• _Exercise_
Please say how many lines of the listing hold "price", with no other words in the answer.

• _Excerpted data_
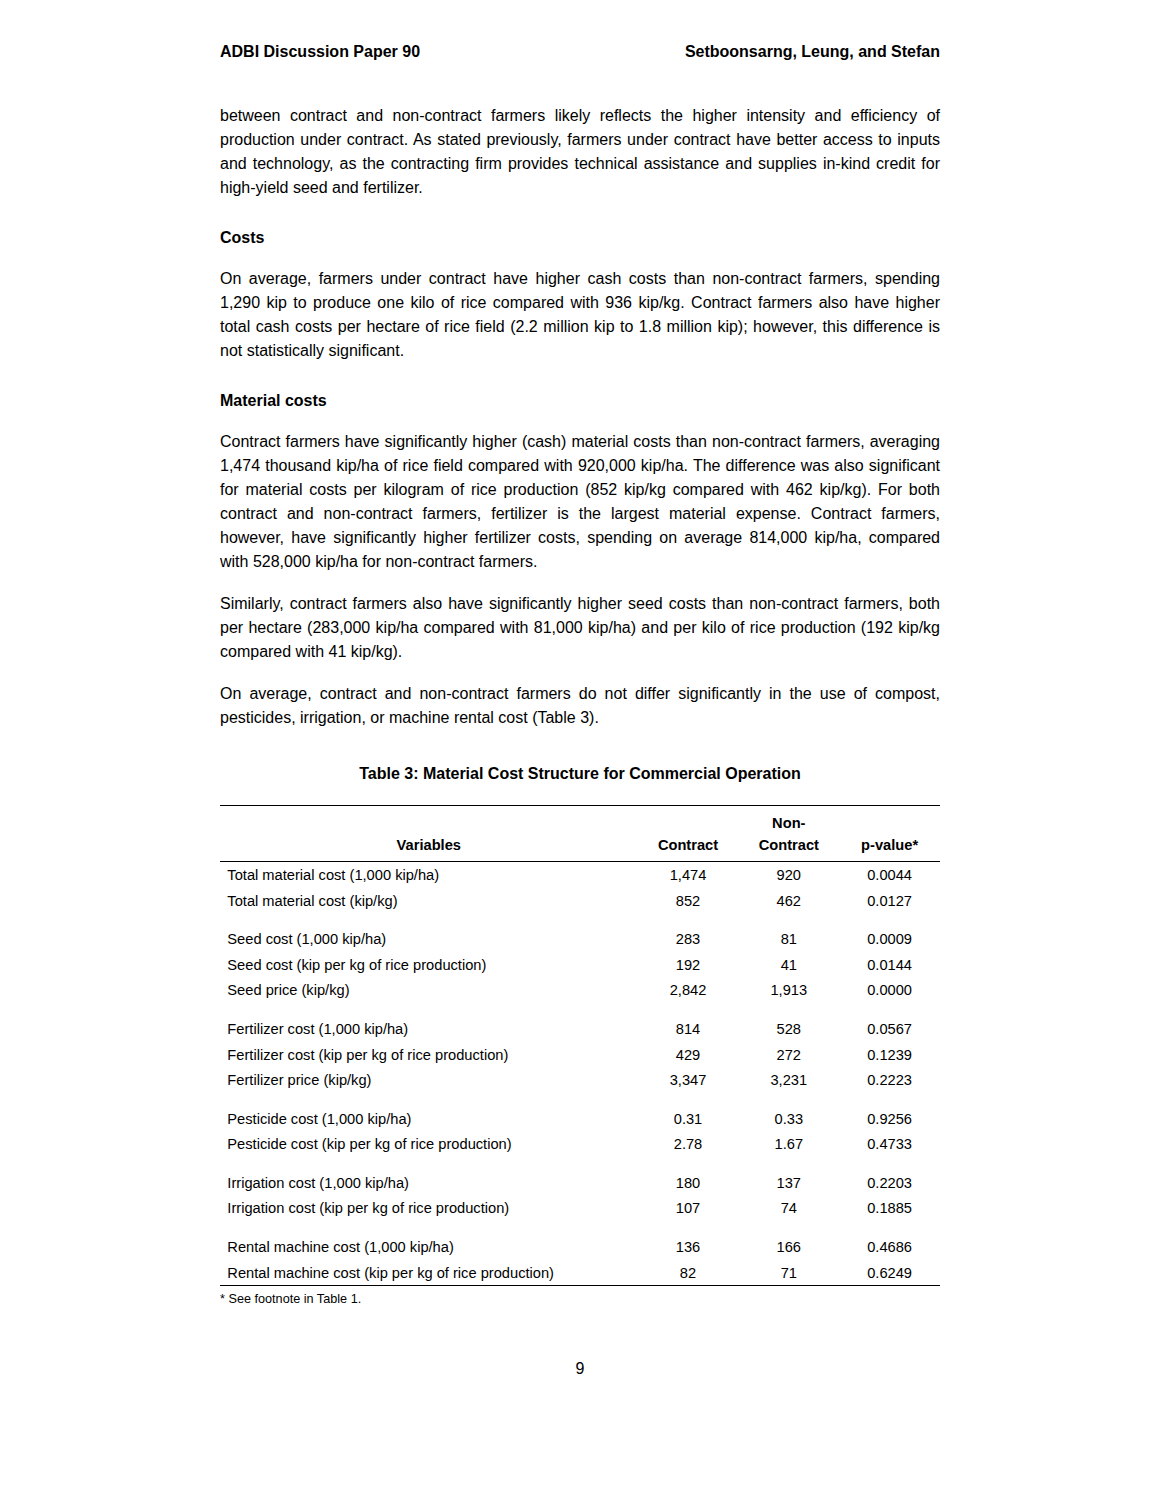ADBI Discussion Paper 90 Setboonsarng, Leung, and Stefan
between contract and non-contract farmers likely reflects the higher intensity and efficiency of production under contract. As stated previously, farmers under contract have better access to inputs and technology, as the contracting firm provides technical assistance and supplies in-kind credit for high-yield seed and fertilizer.
Costs
On average, farmers under contract have higher cash costs than non-contract farmers, spending 1,290 kip to produce one kilo of rice compared with 936 kip/kg. Contract farmers also have higher total cash costs per hectare of rice field (2.2 million kip to 1.8 million kip); however, this difference is not statistically significant.
Material costs
Contract farmers have significantly higher (cash) material costs than non-contract farmers, averaging 1,474 thousand kip/ha of rice field compared with 920,000 kip/ha. The difference was also significant for material costs per kilogram of rice production (852 kip/kg compared with 462 kip/kg). For both contract and non-contract farmers, fertilizer is the largest material expense. Contract farmers, however, have significantly higher fertilizer costs, spending on average 814,000 kip/ha, compared with 528,000 kip/ha for non-contract farmers.
Similarly, contract farmers also have significantly higher seed costs than non-contract farmers, both per hectare (283,000 kip/ha compared with 81,000 kip/ha) and per kilo of rice production (192 kip/kg compared with 41 kip/kg).
On average, contract and non-contract farmers do not differ significantly in the use of compost, pesticides, irrigation, or machine rental cost (Table 3).
Table 3: Material Cost Structure for Commercial Operation
| Variables | Contract | Non- Contract | p-value* |
| --- | --- | --- | --- |
| Total material cost (1,000 kip/ha) | 1,474 | 920 | 0.0044 |
| Total material cost (kip/kg) | 852 | 462 | 0.0127 |
| Seed cost (1,000 kip/ha) | 283 | 81 | 0.0009 |
| Seed cost (kip per kg of rice production) | 192 | 41 | 0.0144 |
| Seed price (kip/kg) | 2,842 | 1,913 | 0.0000 |
| Fertilizer cost (1,000 kip/ha) | 814 | 528 | 0.0567 |
| Fertilizer cost (kip per kg of rice production) | 429 | 272 | 0.1239 |
| Fertilizer price (kip/kg) | 3,347 | 3,231 | 0.2223 |
| Pesticide cost (1,000 kip/ha) | 0.31 | 0.33 | 0.9256 |
| Pesticide cost (kip per kg of rice production) | 2.78 | 1.67 | 0.4733 |
| Irrigation cost (1,000 kip/ha) | 180 | 137 | 0.2203 |
| Irrigation cost (kip per kg of rice production) | 107 | 74 | 0.1885 |
| Rental machine cost (1,000 kip/ha) | 136 | 166 | 0.4686 |
| Rental machine cost (kip per kg of rice production) | 82 | 71 | 0.6249 |
* See footnote in Table 1.
9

• _Task answer_
2